TASK LIST
1. According to the Nautilus review, how much does a replacement coil head cost?
2. Swap "wooden" for "bamboo" in the Nautilus review and give the passage from "I know I’ve" to "all the time." with that change.

TEXT PROVIDED
-------
Spinfuel eMagazine review the Aspire NautilusWhen I showed the Nautilus to my wife we had a bit of fun trying to come up with names for the things the shape reminded us of. Names like the Stratosphere casino in Las Vegas, or a bell tower, or various steampunk items, and even something from the world of Doctor Who. After that bit of banter we decided that it was more steampunk than anything else. If only there was some brass on it, then it would scream steampunk.  Most of all though, the Nautilus looks damned serious.

Not Rebuildable??

Above, where I mentioned that there is one thing veteran vapers may disapprove of it’s this: the coils are NOT rebuildable. At least not officially. That said, you could bet that as more and more veteran vapers get ahold of a Nautilus there will be many attempts to rebuild the coil, and they’ll probably do it. But, is it worth it? For me, and others that I know, the answer is no. I’d much rather pick up a box coils and be done with it. Depending on where your vape choices are you can choose 1.8ohm or 2.1ohm replacements. Coil head replacements go for about $3.25-$3.50 a piece. I haven’t used it long enough to tell you how long the coils will last, but I can say they are a bit more expensive then the Aspire or X.Jet replacements.

Removable 510 Tip drip

I know I’ve said this more times than I should, but metal drip tips drive me crazy.  I hate the feel of anything metallic in my mouth or between my lips, and the Nautilus of course, comes with a stainless steel removable drip tip. Luckily for me, and others vapers who don’t like metal drip tips the Nautilus can use just about every drip tip made for 510 tanks. I purchased a few wooden drip tips, and some fancy plastic ones and I have yet to try one that did not fit. For me, a wooden drip tip, hand made and crafted by Molehill Mountain is the one I leave on all the time.

The 5ML Capacity

Spinfuel eMagazine review the Aspire NautilusThe biggest pain in the butt with my X.Jet’s and even my Aspires is that the center post makes it impossible to fill them up. Particularly with the X.Jet Spider. The center post goes up about half way, so despite its size it holds a mere 1.6ML of juice. The Nautilus, on the other hand, is built to minimize a center post so you can, in fact, literally pour in a full 5ML of e liquid.

As far as leaking goes, I may have to update my piece on why clearomizers leak, and the fact that all clearomizers leak. Using the Nautilus exclusively since I got it, and examining it more closely than any other clearomizers I’ve had, I’m pretty confident in telling you that you’ll never have to worry about the Nautilus leaking, unless the tank is damaged. The O-Rings, the coils, and anywhere else on the glassomizer that can leak is set up in such a way that it just might be impossible to leak.

Stainless eGo Beauty Ring

Just for the heck of it I pulled the beauty ring from the box and set about using it, and the Nautilus, on one of my Vision Spinners. It worked great, and the stainless steel beauty ring fit it to a tee. It was massively top heavy of course, but it worked really well. The beauty ring is also functional, meaning that should you desire to use it on an eGo-threaded battery you can.
-------
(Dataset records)

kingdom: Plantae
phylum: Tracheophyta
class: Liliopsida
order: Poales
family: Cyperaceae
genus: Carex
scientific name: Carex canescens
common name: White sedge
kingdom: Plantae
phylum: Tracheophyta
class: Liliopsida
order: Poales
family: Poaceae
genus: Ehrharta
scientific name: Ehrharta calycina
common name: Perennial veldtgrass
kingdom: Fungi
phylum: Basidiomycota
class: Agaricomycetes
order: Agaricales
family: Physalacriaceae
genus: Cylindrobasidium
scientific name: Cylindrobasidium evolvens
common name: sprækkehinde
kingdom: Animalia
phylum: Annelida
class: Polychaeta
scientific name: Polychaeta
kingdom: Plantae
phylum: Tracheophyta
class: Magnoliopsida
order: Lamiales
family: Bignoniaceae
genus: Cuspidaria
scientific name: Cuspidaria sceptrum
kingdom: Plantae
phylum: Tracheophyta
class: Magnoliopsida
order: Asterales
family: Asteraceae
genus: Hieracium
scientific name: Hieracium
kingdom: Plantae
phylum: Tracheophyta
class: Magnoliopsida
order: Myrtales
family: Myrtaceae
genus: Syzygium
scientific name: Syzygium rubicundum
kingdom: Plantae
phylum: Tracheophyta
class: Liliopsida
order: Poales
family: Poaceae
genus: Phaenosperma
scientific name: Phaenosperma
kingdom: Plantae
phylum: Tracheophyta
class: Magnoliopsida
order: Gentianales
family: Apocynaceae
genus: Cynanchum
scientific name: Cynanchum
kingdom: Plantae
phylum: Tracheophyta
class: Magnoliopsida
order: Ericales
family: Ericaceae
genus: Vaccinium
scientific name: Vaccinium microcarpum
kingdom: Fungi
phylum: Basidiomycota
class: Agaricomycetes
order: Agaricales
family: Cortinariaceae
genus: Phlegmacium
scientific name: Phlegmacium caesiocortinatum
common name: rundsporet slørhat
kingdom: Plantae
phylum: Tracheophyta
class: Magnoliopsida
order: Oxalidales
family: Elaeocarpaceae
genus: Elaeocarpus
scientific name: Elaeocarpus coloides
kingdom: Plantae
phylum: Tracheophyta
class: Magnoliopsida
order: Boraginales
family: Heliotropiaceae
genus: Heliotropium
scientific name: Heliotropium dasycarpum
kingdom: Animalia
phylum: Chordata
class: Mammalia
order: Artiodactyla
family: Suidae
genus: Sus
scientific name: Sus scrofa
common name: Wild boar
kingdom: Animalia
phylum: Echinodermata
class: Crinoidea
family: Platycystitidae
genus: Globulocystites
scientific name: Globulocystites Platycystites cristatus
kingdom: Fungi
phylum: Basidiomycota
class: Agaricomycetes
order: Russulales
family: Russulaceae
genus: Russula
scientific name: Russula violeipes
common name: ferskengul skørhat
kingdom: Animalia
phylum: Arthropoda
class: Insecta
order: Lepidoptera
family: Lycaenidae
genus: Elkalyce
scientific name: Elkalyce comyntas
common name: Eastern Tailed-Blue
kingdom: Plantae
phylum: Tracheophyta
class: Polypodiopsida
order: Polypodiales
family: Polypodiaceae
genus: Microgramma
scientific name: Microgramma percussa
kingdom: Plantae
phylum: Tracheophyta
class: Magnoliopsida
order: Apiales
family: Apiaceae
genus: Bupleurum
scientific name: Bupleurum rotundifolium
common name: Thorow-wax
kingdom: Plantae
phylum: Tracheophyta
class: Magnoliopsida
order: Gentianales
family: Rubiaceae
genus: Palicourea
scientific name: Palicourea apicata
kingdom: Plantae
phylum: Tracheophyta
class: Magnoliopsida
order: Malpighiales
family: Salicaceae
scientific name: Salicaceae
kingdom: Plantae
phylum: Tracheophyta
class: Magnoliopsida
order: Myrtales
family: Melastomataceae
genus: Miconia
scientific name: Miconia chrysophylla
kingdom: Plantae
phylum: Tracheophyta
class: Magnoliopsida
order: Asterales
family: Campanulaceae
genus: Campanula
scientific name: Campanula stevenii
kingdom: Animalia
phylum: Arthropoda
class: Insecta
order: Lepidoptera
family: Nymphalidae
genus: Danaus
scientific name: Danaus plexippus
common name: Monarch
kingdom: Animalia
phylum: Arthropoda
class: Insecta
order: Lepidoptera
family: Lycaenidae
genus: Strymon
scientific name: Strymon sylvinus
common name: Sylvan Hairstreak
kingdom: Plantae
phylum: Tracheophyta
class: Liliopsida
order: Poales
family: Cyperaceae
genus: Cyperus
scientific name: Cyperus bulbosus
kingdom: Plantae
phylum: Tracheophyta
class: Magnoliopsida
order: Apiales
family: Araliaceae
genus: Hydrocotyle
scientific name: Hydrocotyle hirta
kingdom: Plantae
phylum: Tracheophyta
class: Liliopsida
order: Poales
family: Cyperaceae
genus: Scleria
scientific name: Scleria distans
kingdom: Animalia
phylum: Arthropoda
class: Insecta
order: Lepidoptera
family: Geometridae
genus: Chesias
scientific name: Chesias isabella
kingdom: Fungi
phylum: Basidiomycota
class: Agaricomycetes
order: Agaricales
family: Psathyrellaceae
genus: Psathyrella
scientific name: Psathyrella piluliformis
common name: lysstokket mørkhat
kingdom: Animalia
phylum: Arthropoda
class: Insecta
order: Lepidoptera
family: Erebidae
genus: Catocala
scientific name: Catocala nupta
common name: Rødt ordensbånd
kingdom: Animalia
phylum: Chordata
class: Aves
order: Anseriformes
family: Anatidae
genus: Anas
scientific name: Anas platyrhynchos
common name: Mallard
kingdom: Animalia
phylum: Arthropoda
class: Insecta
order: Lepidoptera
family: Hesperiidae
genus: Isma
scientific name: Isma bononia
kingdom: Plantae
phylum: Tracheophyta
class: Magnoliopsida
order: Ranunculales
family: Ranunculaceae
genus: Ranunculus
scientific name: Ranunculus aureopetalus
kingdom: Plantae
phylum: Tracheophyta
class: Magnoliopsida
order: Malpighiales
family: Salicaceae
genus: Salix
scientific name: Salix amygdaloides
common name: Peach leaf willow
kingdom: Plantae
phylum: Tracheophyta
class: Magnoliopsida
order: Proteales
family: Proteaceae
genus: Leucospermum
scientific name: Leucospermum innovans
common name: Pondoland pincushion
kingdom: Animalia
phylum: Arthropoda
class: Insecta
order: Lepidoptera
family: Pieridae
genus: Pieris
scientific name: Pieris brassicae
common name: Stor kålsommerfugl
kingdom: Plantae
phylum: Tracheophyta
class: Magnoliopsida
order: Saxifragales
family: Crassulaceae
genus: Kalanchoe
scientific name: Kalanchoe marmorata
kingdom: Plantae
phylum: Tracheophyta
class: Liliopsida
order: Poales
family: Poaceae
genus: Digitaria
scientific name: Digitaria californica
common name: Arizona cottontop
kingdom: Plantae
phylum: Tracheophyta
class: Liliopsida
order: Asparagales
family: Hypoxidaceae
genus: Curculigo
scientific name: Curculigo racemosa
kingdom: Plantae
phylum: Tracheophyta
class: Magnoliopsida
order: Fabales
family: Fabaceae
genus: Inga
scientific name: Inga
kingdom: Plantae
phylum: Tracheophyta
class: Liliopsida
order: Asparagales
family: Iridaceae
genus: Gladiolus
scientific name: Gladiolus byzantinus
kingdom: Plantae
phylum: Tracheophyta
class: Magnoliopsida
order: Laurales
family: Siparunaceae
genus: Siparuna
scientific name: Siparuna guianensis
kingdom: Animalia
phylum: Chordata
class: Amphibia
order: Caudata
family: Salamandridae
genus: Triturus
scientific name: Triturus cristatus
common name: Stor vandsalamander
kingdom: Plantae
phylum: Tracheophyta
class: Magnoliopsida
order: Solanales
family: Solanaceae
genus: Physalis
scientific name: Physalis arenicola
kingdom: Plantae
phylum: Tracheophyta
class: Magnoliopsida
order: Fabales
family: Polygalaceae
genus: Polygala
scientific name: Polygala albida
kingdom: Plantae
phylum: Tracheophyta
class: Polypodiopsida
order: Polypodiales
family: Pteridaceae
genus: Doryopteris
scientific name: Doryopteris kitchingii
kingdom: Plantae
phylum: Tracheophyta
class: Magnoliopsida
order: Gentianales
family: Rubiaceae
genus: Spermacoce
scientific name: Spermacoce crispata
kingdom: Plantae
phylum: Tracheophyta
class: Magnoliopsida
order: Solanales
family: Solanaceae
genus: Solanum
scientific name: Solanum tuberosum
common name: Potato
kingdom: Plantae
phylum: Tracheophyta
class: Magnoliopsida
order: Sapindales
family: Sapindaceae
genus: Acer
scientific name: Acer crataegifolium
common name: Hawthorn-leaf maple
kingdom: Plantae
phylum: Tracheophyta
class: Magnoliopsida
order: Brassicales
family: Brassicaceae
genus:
-------
PER-TASK ANSWERS
1. About $3.25 to $3.50 apiece.

2.
I know I’ve said this more times than I should, but metal drip tips drive me crazy.  I hate the feel of anything metallic in my mouth or between my lips, and the Nautilus of course, comes with a stainless steel removable drip tip. Luckily for me, and others vapers who don’t like metal drip tips the Nautilus can use just about every drip tip made for 510 tanks. I purchased a few bamboo drip tips, and some fancy plastic ones and I have yet to try one that did not fit. For me, a bamboo drip tip, hand made and crafted by Molehill Mountain is the one I leave on all the time.